The Amendment clarifies that the CoC may take the decision to liquidate the corporate debtor any time after the CoC is constituted and before the confirmation of the resolution plan, including at any time before the preparation of the information memorandum.

This can have a significant impact on stakeholders in the CIRP, as this essentially gives the CoC the power to liquidate the corporate debtor in suitable situations even prior to the information memorandum stage (for instance where the 330-day CIRP period might not result in any credible bidders and may devalue the assets further) and the only mode left for value-maximization of the corporate debtor is liquidation.

(h) Powers of the CoC

In addition to giving new powers to the CoC to liquidate the corporate debtor, the Amendment also clarifies the scope of power of the CoC and its role during the CIRP. The Essar Order had severely curtailed the powers of the CoC vis-à-vis consultation and negotiation with bidders while evaluating any resolution plan. The Essar Order held that the CoC can only approve or reject a resolution plan and cannot negotiate it with a resolution applicant to bargain for better terms (the Essar Order stated that the CoC can only request the resolution applicant to do so).

However, the Amendment seeks to change that and in clear words has empowered the CoC to commercially consider the manner of distribution proposed in the resolution plan while deciding its feasibility and viability. The CoC can evaluate such manner of distribution by taking into account the order of priority amongst creditors as per the liquidation waterfall in section 53 of the Code, including the priority and value of the security interest of a secured creditor.

Key Takeaways

The Amendment is the third round of changes to the Code since its inception. These amendments focus on the revival of a corporate debtor by ensuring timely admission and completion of the resolution process and instilling discipline amongst the stakeholders to avoid inordinate delays. However, the most important and awaited changes brought by the Amendment are to reverse the views taken by the NCLAT in the Essar Order and restore the spirit of the Code by providing important clarifications. To summarise, the key changes brought by the Amendment are:

(a) Vis-à-vis distribution of payments

(i) The Amendment recognizes and restores the order of priority of financial creditors in relation to operational creditors in clear terms;

(ii) The Amendment also recognizes inter-se hierarchy amongst secured and unsecured creditors, a crucial distinction removed by the Essar Order; and

(iii) The new minimum introduced for operational creditors and the order of priority discussed above gives recognition to the practice of using the liquidation waterfall under section 53 of the Code as a yardstick to decide the distributions under the resolution plan.

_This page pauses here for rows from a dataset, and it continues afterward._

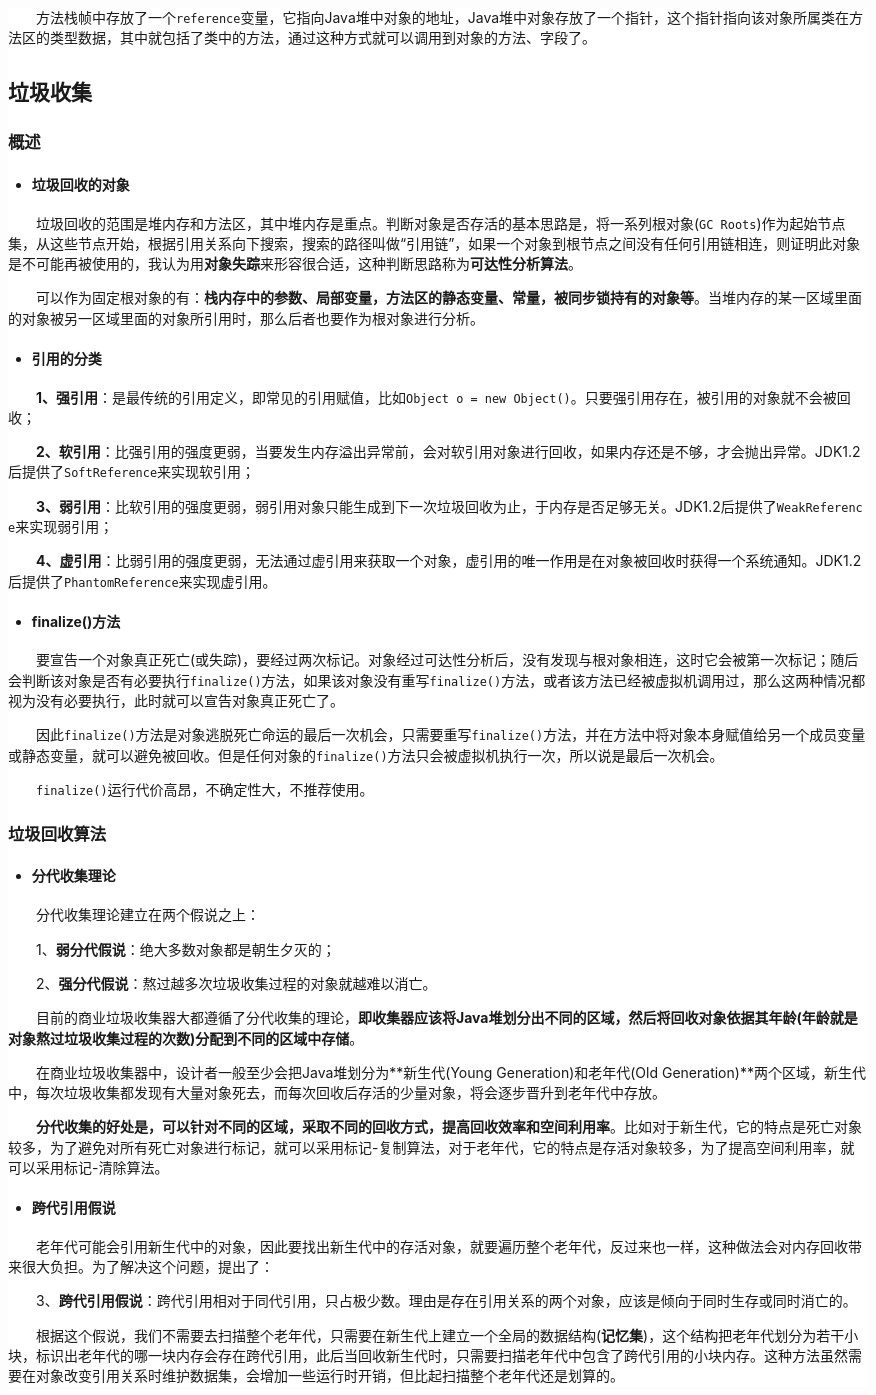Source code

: 　　方法栈帧中存放了一个`reference`变量，它指向Java堆中对象的地址，Java堆中对象存放了一个指针，这个指针指向该对象所属类在方法区的类型数据，其中就包括了类中的方法，通过这种方式就可以调用到对象的方法、字段了。

## 垃圾收集

### 概述

* #### 垃圾回收的对象

　　垃圾回收的范围是堆内存和方法区，其中堆内存是重点。判断对象是否存活的基本思路是，将一系列根对象(`GC Roots`)作为起始节点集，从这些节点开始，根据引用关系向下搜索，搜索的路径叫做“引用链”，如果一个对象到根节点之间没有任何引用链相连，则证明此对象是不可能再被使用的，我认为用**对象失踪**来形容很合适，这种判断思路称为**可达性分析算法**。

　　可以作为固定根对象的有：**栈内存中的参数、局部变量，方法区的静态变量、常量，被同步锁持有的对象等**。当堆内存的某一区域里面的对象被另一区域里面的对象所引用时，那么后者也要作为根对象进行分析。

* #### 引用的分类

　　**1、强引用**：是最传统的引用定义，即常见的引用赋值，比如`Object o = new Object()`。只要强引用存在，被引用的对象就不会被回收；

　　**2、软引用**：比强引用的强度更弱，当要发生内存溢出异常前，会对软引用对象进行回收，如果内存还是不够，才会抛出异常。JDK1.2后提供了`SoftReference`来实现软引用；

　　**3、弱引用**：比软引用的强度更弱，弱引用对象只能生成到下一次垃圾回收为止，于内存是否足够无关。JDK1.2后提供了`WeakReference`来实现弱引用；

　　**4、虚引用**：比弱引用的强度更弱，无法通过虚引用来获取一个对象，虚引用的唯一作用是在对象被回收时获得一个系统通知。JDK1.2后提供了`PhantomReference`来实现虚引用。

* #### finalize()方法

　　要宣告一个对象真正死亡(或失踪)，要经过两次标记。对象经过可达性分析后，没有发现与根对象相连，这时它会被第一次标记；随后会判断该对象是否有必要执行`finalize()`方法，如果该对象没有重写`finalize()`方法，或者该方法已经被虚拟机调用过，那么这两种情况都视为没有必要执行，此时就可以宣告对象真正死亡了。

　　因此`finalize()`方法是对象逃脱死亡命运的最后一次机会，只需要重写`finalize()`方法，并在方法中将对象本身赋值给另一个成员变量或静态变量，就可以避免被回收。但是任何对象的`finalize()`方法只会被虚拟机执行一次，所以说是最后一次机会。

　　`finalize()`运行代价高昂，不确定性大，不推荐使用。

### 垃圾回收算法

* #### 分代收集理论

　　分代收集理论建立在两个假说之上：

　　1、**弱分代假说**：绝大多数对象都是朝生夕灭的；

　　2、**强分代假说**：熬过越多次垃圾收集过程的对象就越难以消亡。

　　目前的商业垃圾收集器大都遵循了分代收集的理论，**即收集器应该将Java堆划分出不同的区域，然后将回收对象依据其年龄(年龄就是对象熬过垃圾收集过程的次数)分配到不同的区域中存储**。

　　在商业垃圾收集器中，设计者一般至少会把Java堆划分为**新生代(Young Generation)和老年代(Old Generation)**两个区域，新生代中，每次垃圾收集都发现有大量对象死去，而每次回收后存活的少量对象，将会逐步晋升到老年代中存放。

　　**分代收集的好处是，可以针对不同的区域，采取不同的回收方式，提高回收效率和空间利用率**。比如对于新生代，它的特点是死亡对象较多，为了避免对所有死亡对象进行标记，就可以采用标记-复制算法，对于老年代，它的特点是存活对象较多，为了提高空间利用率，就可以采用标记-清除算法。

* #### 跨代引用假说

　　老年代可能会引用新生代中的对象，因此要找出新生代中的存活对象，就要遍历整个老年代，反过来也一样，这种做法会对内存回收带来很大负担。为了解决这个问题，提出了：

　　3、**跨代引用假说**：跨代引用相对于同代引用，只占极少数。理由是存在引用关系的两个对象，应该是倾向于同时生存或同时消亡的。

　　根据这个假说，我们不需要去扫描整个老年代，只需要在新生代上建立一个全局的数据结构(**记忆集**)，这个结构把老年代划分为若干小块，标识出老年代的哪一块内存会存在跨代引用，此后当回收新生代时，只需要扫描老年代中包含了跨代引用的小块内存。这种方法虽然需要在对象改变引用关系时维护数据集，会增加一些运行时开销，但比起扫描整个老年代还是划算的。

(b) Vis-à-vis powers of the CoC

(i) The Amendment gives wide powers to the CoC for liquidation of a corporate debtor anytime during a CIRP; and

(ii) The Amendment restores the powers of a CoC to evaluate a resolution plan based on commercial consideration and certain defined parameters which was severely curtailed by the Essar Order.

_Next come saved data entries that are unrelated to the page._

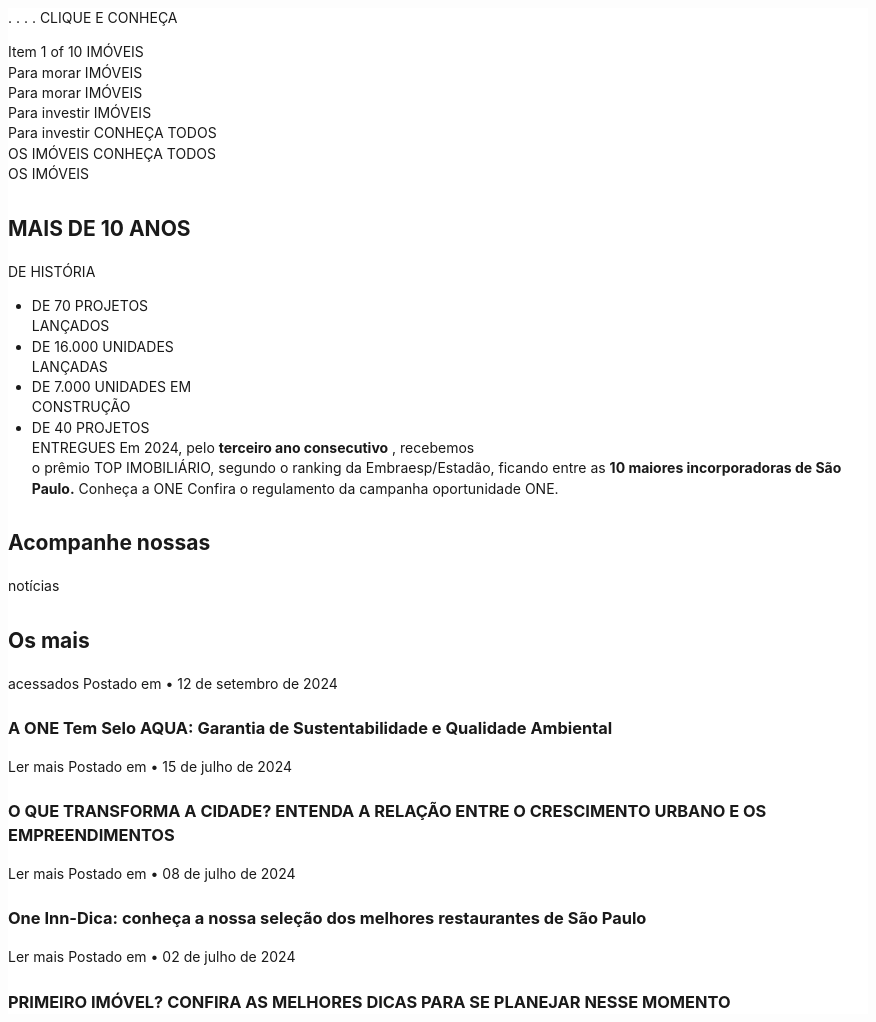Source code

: .
.
.
.
CLIQUE E CONHEÇA 


Item 1 of 10
IMÓVEIS   
Para morar
IMÓVEIS   
Para morar
IMÓVEIS   
Para investir
IMÓVEIS   
Para investir
CONHEÇA TODOS   
OS IMÓVEIS 
CONHEÇA TODOS   
OS IMÓVEIS 
## MAIS DE 10 ANOS   
DE HISTÓRIA
+ DE 70
PROJETOS   
LANÇADOS
+ DE 16.000
UNIDADES   
LANÇADAS
+ DE 7.000
UNIDADES EM   
CONSTRUÇÃO
+ DE 40
PROJETOS   
ENTREGUES
Em 2024, pelo **terceiro ano consecutivo** , recebemos  
o prêmio TOP IMOBILIÁRIO, segundo o ranking da Embraesp/Estadão, ficando entre as **10 maiores incorporadoras de São Paulo.**
Conheça a ONE 
Confira o regulamento da campanha oportunidade ONE.
## Acompanhe nossas   
notícias
## Os mais   
acessados
Postado em • 12 de setembro de 2024
### A ONE Tem Selo AQUA: Garantia de Sustentabilidade e Qualidade Ambiental 
Ler mais 
Postado em • 15 de julho de 2024
### O QUE TRANSFORMA A CIDADE? ENTENDA A RELAÇÃO ENTRE O CRESCIMENTO URBANO E OS EMPREENDIMENTOS 
Ler mais 
Postado em • 08 de julho de 2024
### One Inn-Dica: conheça a nossa seleção dos melhores restaurantes de São Paulo 
Ler mais 
Postado em • 02 de julho de 2024
### PRIMEIRO IMÓVEL? CONFIRA AS MELHORES DICAS PARA SE PLANEJAR NESSE MOMENTO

By enhancing the participation and streamlining the decision-making process of different classes of financial creditors (such as homebuyers, debenture holders, depositors etc.) in the CoC, and introducing comprehensive structuring schemes, the Amendment has sought to keep the Code in sync with changing times and the unique challenges that several cases have posed.

The amendments therefore seek to enhance creditor and investor confidence in the CIRP and ensure that the objective of the Code is not diluted.

The content of this article is intended to provide a general guide to the subject matter. Specialist advice should be sought about your specific circumstances.